[Dataset entries]
————

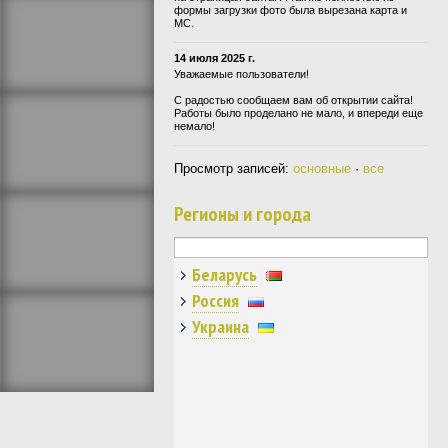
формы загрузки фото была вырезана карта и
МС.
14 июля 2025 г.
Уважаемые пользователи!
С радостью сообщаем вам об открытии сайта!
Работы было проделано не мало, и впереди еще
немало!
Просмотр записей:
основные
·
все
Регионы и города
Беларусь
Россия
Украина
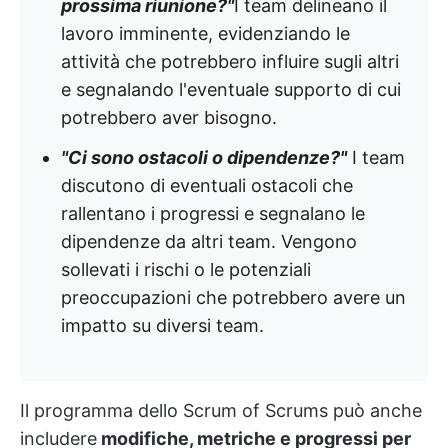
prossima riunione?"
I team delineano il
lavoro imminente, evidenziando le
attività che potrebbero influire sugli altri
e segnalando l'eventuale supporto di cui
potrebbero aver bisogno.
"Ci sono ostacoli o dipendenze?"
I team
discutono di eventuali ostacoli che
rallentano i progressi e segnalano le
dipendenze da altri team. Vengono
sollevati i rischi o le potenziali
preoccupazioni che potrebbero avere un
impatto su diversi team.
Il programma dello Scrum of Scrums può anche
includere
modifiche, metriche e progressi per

————

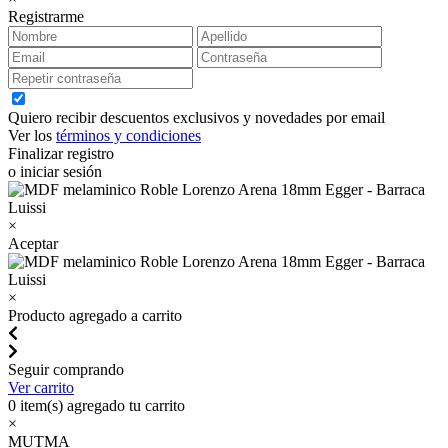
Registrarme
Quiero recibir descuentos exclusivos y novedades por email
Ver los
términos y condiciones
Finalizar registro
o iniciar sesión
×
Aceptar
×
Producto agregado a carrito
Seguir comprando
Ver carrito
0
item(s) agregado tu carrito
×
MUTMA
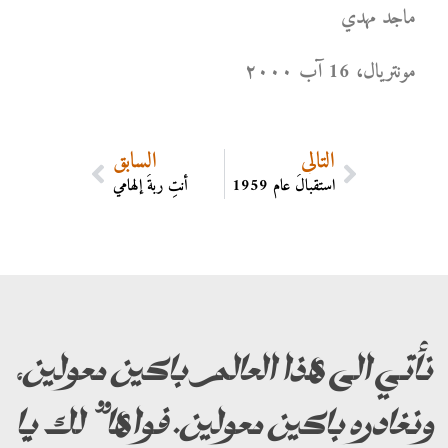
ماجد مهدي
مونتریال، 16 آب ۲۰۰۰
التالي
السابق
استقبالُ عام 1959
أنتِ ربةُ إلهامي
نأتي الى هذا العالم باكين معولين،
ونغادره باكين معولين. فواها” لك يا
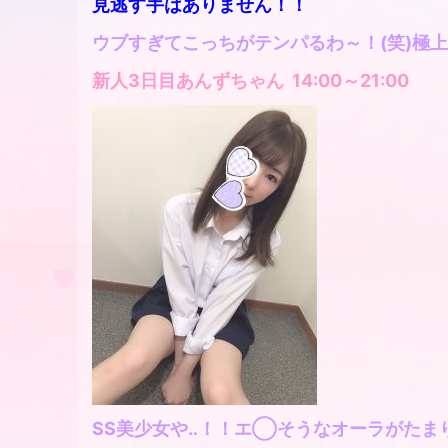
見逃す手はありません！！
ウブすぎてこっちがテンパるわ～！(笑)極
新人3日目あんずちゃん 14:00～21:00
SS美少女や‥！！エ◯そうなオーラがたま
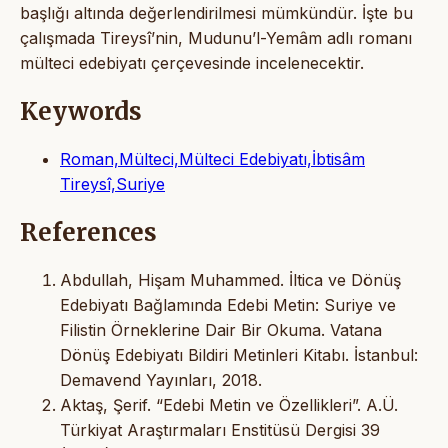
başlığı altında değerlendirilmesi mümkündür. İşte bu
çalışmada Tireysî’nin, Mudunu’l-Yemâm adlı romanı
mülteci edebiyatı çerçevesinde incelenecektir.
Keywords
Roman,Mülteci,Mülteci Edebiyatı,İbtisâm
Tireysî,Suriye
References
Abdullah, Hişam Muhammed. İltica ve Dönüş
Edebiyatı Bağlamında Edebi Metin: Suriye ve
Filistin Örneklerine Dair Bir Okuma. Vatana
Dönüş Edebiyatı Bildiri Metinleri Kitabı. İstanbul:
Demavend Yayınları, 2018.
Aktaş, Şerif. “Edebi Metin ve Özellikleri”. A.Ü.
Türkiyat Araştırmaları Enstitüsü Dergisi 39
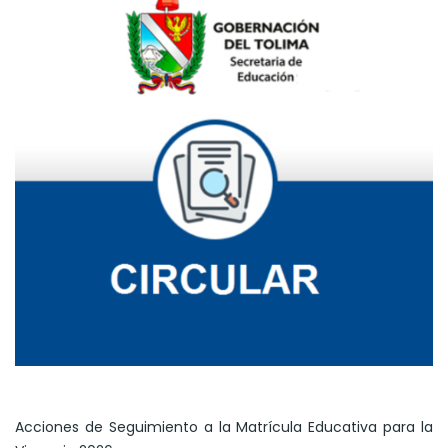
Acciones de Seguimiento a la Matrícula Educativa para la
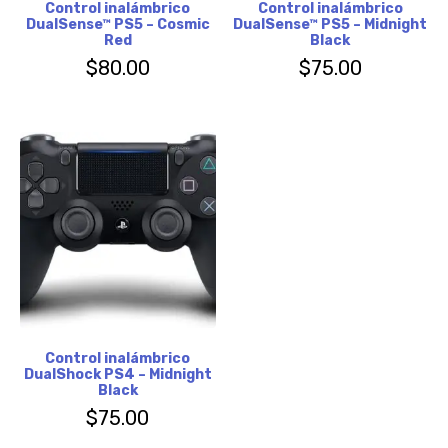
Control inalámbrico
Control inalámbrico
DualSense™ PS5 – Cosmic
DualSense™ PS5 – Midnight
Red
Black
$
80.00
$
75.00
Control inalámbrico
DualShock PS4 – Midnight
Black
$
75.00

————

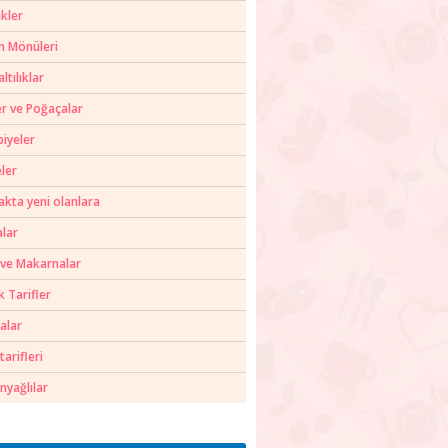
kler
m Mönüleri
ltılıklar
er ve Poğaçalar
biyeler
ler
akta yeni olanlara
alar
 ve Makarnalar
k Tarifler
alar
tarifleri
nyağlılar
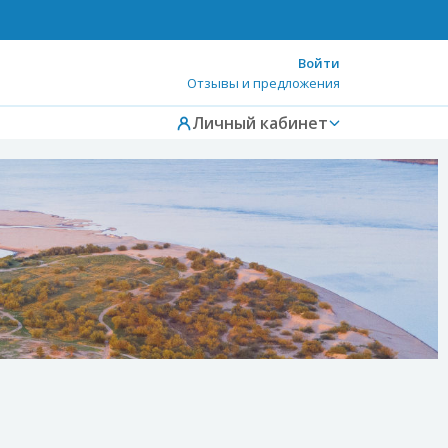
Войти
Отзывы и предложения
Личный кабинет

————

ABOUT THIS TASK: Return the lines of text from the records verbatim, starting at the line that contains "Registrarme" and ending at the line that contains "Acciones de Seguimiento", with both of those lines included. Omit the pictures from your answer.

ANSWER SECTION:
Registrarme
Quiero recibir descuentos exclusivos y novedades por email
Ver los
términos y condiciones
Finalizar registro
o iniciar sesión
×
Aceptar
×
Producto agregado a carrito
Seguir comprando
Ver carrito
0
item(s) agregado tu carrito
×
MUTMA
ماجد مهدي
مونتریال، 16 آب ۲۰۰۰
التالي
السابق
استقبالُ عام 1959
أنتِ ربةُ إلهامي
نأتي الى هذا العالم باكين معولين،
ونغادره باكين معولين. فواها” لك يا
見逃す手はありません！！
ウブすぎてこっちがテンパるわ～！(笑)極
新人3日目あんずちゃん 14:00～21:00
SS美少女や‥！！エ◯そうなオーラがたま
başlığı altında değerlendirilmesi mümkündür. İşte bu
çalışmada Tireysî’nin, Mudunu’l-Yemâm adlı romanı
mülteci edebiyatı çerçevesinde incelenecektir.
Keywords
Roman,Mülteci,Mülteci Edebiyatı,İbtisâm
Tireysî,Suriye
References
Abdullah, Hişam Muhammed. İltica ve Dönüş
Edebiyatı Bağlamında Edebi Metin: Suriye ve
Filistin Örneklerine Dair Bir Okuma. Vatana
Dönüş Edebiyatı Bildiri Metinleri Kitabı. İstanbul:
Demavend Yayınları, 2018.
Aktaş, Şerif. “Edebi Metin ve Özellikleri”. A.Ü.
Türkiyat Araştırmaları Enstitüsü Dergisi 39
Acciones de Seguimiento a la Matrícula Educativa para la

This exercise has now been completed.